TRUMBULL COUNTY State restricts hospitals' Mobile Meals alliance



The state will not set a time frame for a decision and won't fine the hospitals.
WARREN -- The Ohio Department of Agriculture says two Warren hospitals will have to cease their long-standing arrangement with Trumbull County Mobile Meals unless they obtain state licensing or take control of the volunteer help.
The state says Forum Health Trumbull Memorial Hospital and St. Joseph Health Center cannot meet a catering exemption. The state's meat inspection and legal divisions looked into the hospitals' exemption request and this week notified both of the decision.
These hospitals have partnered with Mobile Meals for 35 years in an effort that involves hundreds of meals and volunteers. They deliver two meals -- hot and cold -- per day, both at lunchtime.
Spokesmen at both hospitals could not be reached Friday afternoon.
"We were very, very clear that we do not want to deny food to anyone in need," said Dr. W. Michael Hockman, chief of the ODA's meat inspection division. "Now that we've identified they are not in regulatory compliance, the hospitals either need to become licensed, become exempt, or discontinue the operation if they don't want to do No. 1 or No. 2."
Becoming exempt would mean the hospitals taking control of the current Mobile Meals volunteers -- and making them hospital volunteers.
"The volunteers have to be responsible to them, and them only," explained Dr. Steve Close, assistant meat inspection division chief. "If they control the volunteers themselves, they'll meet the exemption."
Volunteers, Dr.

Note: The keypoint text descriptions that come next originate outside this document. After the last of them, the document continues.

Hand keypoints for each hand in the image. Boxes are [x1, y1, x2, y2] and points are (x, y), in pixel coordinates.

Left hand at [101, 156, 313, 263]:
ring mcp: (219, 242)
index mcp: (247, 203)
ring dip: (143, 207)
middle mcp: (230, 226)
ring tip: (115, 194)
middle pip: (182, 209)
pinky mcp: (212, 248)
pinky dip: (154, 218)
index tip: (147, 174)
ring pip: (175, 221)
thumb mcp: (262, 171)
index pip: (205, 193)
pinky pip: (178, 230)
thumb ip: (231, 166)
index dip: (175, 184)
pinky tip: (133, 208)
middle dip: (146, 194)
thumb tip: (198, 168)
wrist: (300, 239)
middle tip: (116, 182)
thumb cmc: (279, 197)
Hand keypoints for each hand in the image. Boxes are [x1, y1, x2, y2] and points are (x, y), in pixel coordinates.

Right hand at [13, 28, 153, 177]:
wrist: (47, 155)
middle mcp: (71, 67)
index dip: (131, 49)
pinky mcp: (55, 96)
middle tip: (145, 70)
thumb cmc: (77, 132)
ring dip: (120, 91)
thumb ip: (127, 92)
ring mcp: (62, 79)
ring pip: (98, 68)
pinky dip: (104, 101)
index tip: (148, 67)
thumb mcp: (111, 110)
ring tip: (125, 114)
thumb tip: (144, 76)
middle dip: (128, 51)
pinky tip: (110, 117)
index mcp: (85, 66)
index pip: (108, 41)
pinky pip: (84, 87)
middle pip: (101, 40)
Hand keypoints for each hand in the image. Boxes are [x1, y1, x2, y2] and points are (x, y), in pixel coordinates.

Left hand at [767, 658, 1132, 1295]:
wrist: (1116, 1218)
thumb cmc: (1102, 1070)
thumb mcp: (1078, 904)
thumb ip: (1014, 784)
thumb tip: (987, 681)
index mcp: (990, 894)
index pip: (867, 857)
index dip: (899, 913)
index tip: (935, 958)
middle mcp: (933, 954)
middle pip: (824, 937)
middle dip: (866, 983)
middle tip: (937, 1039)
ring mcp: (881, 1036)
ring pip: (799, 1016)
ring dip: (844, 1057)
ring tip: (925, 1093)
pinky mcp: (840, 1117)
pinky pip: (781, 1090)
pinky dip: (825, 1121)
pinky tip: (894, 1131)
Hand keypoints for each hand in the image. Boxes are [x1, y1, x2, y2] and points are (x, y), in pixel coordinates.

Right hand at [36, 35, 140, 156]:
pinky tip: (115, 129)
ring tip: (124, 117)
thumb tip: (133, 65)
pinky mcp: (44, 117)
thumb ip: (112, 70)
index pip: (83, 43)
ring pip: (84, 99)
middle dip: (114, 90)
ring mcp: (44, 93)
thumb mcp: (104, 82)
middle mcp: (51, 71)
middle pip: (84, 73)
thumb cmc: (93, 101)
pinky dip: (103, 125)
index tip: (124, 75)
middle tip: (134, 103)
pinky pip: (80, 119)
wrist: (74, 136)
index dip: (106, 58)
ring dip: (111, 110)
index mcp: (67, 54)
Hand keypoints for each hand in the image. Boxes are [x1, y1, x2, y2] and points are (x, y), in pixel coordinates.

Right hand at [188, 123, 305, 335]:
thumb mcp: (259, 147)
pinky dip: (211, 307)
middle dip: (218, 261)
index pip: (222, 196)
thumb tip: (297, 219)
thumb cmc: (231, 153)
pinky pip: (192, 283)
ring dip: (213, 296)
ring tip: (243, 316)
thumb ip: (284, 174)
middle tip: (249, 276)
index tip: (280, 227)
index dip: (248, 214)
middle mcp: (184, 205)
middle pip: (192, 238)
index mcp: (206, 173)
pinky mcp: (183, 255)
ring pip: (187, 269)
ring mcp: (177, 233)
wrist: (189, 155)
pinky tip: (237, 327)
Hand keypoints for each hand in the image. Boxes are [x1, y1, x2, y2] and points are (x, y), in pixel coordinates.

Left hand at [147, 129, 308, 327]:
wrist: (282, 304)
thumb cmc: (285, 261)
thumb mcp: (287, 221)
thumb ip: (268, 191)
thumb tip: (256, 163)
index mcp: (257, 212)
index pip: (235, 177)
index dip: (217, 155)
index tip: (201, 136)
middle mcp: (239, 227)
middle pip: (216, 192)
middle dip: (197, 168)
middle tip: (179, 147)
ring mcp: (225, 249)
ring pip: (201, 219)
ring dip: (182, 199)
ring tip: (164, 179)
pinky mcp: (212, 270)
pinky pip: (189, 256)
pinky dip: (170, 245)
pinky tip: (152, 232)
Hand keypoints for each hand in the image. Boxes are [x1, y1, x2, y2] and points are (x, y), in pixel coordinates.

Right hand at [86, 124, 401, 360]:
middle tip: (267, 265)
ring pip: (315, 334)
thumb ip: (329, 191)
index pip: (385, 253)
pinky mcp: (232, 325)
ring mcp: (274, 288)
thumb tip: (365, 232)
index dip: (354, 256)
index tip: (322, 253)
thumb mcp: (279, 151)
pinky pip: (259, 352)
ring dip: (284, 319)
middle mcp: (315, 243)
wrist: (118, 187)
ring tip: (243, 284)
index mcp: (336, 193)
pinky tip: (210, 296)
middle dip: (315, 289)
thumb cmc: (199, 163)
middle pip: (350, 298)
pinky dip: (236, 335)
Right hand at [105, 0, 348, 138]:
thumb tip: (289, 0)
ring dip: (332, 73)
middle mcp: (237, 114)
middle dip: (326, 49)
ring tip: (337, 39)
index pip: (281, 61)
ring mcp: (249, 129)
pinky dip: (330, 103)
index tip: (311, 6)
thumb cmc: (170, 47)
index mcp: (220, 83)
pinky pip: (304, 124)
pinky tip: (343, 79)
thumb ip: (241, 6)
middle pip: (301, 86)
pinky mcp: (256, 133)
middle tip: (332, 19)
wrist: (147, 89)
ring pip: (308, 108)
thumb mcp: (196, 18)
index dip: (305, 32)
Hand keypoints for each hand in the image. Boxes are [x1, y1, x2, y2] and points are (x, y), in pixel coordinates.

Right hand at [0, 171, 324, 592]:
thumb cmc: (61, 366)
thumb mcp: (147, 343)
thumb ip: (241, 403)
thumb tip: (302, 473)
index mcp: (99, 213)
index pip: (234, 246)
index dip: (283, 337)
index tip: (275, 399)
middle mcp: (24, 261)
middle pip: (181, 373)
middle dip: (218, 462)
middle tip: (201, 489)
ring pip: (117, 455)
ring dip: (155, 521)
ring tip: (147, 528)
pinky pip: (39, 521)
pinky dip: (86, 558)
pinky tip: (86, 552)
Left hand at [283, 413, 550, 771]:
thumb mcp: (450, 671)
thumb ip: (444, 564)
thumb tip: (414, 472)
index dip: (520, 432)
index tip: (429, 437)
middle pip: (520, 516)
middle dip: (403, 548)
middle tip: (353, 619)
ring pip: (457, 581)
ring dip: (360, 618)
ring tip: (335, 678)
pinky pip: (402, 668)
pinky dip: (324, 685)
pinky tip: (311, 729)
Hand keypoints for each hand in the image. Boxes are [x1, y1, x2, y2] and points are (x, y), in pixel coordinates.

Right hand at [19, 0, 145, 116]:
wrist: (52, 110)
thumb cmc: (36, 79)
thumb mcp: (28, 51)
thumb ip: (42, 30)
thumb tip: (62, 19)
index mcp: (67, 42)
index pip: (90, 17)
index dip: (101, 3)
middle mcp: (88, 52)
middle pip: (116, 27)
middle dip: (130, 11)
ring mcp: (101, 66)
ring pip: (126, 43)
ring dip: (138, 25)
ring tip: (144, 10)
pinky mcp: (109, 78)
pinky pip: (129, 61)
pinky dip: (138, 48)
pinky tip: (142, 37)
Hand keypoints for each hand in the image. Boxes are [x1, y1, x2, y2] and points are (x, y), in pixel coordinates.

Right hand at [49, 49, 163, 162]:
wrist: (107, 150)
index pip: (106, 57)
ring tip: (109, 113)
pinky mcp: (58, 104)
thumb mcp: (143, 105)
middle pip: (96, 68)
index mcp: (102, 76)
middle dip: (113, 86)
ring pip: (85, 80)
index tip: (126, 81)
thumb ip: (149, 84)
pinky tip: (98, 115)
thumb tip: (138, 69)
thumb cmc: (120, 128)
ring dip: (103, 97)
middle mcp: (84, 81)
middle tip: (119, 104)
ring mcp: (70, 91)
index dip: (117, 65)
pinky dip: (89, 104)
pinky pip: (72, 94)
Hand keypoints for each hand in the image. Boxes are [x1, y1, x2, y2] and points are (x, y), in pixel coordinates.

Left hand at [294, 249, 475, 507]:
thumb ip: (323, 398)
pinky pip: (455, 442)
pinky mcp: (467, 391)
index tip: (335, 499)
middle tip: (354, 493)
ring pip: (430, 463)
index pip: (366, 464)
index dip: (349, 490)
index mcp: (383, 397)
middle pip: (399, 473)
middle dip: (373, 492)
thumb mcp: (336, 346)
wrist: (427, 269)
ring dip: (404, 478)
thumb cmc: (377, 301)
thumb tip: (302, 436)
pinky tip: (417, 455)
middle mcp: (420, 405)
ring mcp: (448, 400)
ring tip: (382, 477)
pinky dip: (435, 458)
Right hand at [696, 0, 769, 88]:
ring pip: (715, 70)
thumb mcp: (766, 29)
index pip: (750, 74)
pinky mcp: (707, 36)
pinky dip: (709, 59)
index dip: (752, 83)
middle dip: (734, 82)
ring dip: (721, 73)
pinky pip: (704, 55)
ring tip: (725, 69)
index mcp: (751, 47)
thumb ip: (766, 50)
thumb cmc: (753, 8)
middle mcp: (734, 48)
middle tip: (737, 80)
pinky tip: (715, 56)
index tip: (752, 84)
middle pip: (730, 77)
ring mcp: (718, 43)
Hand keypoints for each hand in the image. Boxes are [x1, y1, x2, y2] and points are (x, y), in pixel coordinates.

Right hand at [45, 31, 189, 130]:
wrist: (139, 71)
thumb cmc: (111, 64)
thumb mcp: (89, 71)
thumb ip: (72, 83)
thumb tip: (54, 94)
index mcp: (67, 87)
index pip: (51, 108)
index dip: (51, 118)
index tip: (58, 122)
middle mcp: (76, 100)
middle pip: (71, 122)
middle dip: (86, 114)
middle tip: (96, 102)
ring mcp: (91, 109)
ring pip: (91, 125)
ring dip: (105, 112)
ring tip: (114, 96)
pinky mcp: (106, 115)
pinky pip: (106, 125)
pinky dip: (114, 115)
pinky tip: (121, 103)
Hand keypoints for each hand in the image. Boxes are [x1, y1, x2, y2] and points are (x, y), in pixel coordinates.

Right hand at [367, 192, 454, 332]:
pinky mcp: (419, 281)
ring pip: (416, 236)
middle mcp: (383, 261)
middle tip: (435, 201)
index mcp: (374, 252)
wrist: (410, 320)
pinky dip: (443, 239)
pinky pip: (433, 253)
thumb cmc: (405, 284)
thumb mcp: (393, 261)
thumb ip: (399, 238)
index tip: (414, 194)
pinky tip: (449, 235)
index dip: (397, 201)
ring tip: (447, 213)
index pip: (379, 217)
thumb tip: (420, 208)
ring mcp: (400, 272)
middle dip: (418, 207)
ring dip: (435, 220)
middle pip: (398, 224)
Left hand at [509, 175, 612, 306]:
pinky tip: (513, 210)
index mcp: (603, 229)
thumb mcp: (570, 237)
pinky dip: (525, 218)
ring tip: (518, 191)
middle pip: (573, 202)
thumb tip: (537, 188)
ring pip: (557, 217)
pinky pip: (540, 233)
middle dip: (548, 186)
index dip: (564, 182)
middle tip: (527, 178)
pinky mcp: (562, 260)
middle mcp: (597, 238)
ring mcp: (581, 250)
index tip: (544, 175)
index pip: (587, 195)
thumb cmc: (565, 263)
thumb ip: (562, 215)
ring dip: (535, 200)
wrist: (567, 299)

Hockman said, are "the same as employees in this scenario" under the Ohio Food Code.
The state did not set a time frame for the hospitals to decide a course and isn't levying a fine, though fines could be levied in a court process if the matter is not resolved.
"Now that it's been defined they're operating outside the regulatory arena, they need to move quickly and we can't drag this on for an indefinite period of time," Dr. Hockman said.
Reimbursement
Mobile Meals, 280 High St. N.W., started in November 1970 to provide the meals to anyone in need. The hospitals prepare the food during the course of daily patient meal-making and are reimbursed monthly by Mobile Meals for the cost of the food supplies only. Mobile Meals charges a nominal fee or uses a sliding scale based on ability to pay. The effort receives some income from charities and United Way of Trumbull County.
The state's position is that the hospitals are essentially a food distributor and, therefore, should be licensed and inspected accordingly. Oversight of the meals changes to Mobile Meals once they leave the hospitals.
"It's about food safety -- it's about ensuring the food is controlled through the end to the consumer," Dr. Hockman said. "It's clear to us those volunteers are really volunteers of Trumbull Mobile Meals -- and maybe also the hospitals, to a degree. But it appears to us as control is a shared control, and the law does not recognize a shared control for volunteers."
The federal government since the mid-1990s has backed a systematic approach for reviewing food preparation, from the receipt of foods to their final distribution, to prevent food-borne illnesses. The process is called Hazard Analysis and Critical Control Point.
The licensing would require that the hospitals follow HACCP. Licensing costs $50 for one year, and the federal government covers 50 percent of the program's cost. An inspector checks the paperwork and sanitation standards.
The hospitals instead had proposed a 16-week program of additional training for volunteers on food safety, food handling and equipment sanitization. Volunteers also would get training in menu and recipe ingredients, labeling and temperature maintenance, among other things.